WHAT YOU NEED TO DO –
Quote everything from "Contributing to the" down to "global oil prices." in the article on Oman's revenues for the first half of 2020.

** Begin EXCERPT **

By Conrad Prabhu
Muscat, September 30, 2020
The Sultanate of Oman’s official revenues slumped 12.4 per cent to RO 4.830 billion during the first six months of 2020, resulting in a deficit of RO 827 million for the period, the National Centre for Statistics and Information (NCSI) reveals in its latest monthly bulletin.
Contributing to the decline were lower oil and gas export revenues, as well as significant shortfalls in customs duties and corporate income tax, according to the report. Net oil revenue fell 16.3 per cent to RO 2.572 billion during the six months to June 30, 2020, down from RO 3.074 billion during the same period of 2019.
The disparity is primarily attributable to the downtrend in international oil prices witnessed over the course of this year, combined with an output cut agreed by Oman in line with its commitment to the Opec+ grouping to help shore up global oil prices.
LNG export revenues too fell 21.2 per cent to RO 740 million this year, down from RO 934 million last year.
Citing Ministry of Finance data, the bulletin also noted a steep 33 per cent drop in corporate income tax, which tumbled to RO 351 million this year, down from RO 524 million during the first half of 2019.

** End EXCERPT **
** Begin STORED DATA **

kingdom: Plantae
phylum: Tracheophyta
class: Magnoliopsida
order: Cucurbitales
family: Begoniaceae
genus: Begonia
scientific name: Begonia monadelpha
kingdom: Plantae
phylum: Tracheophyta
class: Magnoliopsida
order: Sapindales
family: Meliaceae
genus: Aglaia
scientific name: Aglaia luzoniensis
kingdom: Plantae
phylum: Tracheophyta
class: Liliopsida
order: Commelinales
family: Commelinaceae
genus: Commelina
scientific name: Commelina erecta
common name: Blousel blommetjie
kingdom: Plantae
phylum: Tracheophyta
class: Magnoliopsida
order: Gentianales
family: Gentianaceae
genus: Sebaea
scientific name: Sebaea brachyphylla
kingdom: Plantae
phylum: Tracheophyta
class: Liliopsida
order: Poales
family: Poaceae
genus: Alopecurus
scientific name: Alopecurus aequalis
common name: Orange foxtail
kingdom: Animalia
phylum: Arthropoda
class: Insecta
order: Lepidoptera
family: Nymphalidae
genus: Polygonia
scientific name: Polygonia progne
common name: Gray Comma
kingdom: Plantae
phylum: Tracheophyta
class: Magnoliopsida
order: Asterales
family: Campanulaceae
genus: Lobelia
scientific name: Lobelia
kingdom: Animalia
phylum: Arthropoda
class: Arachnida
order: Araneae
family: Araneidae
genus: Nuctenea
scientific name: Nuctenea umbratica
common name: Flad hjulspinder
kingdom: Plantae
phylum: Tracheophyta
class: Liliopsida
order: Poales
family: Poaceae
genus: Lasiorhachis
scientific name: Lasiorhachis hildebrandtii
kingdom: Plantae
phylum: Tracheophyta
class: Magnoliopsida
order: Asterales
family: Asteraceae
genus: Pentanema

** End STORED DATA **

CORRECT RESULT –
Contributing to the decline were lower oil and gas export revenues, as well as significant shortfalls in customs duties and corporate income tax, according to the report. Net oil revenue fell 16.3 per cent to RO 2.572 billion during the six months to June 30, 2020, down from RO 3.074 billion during the same period of 2019.
The disparity is primarily attributable to the downtrend in international oil prices witnessed over the course of this year, combined with an output cut agreed by Oman in line with its commitment to the Opec+ grouping to help shore up global oil prices.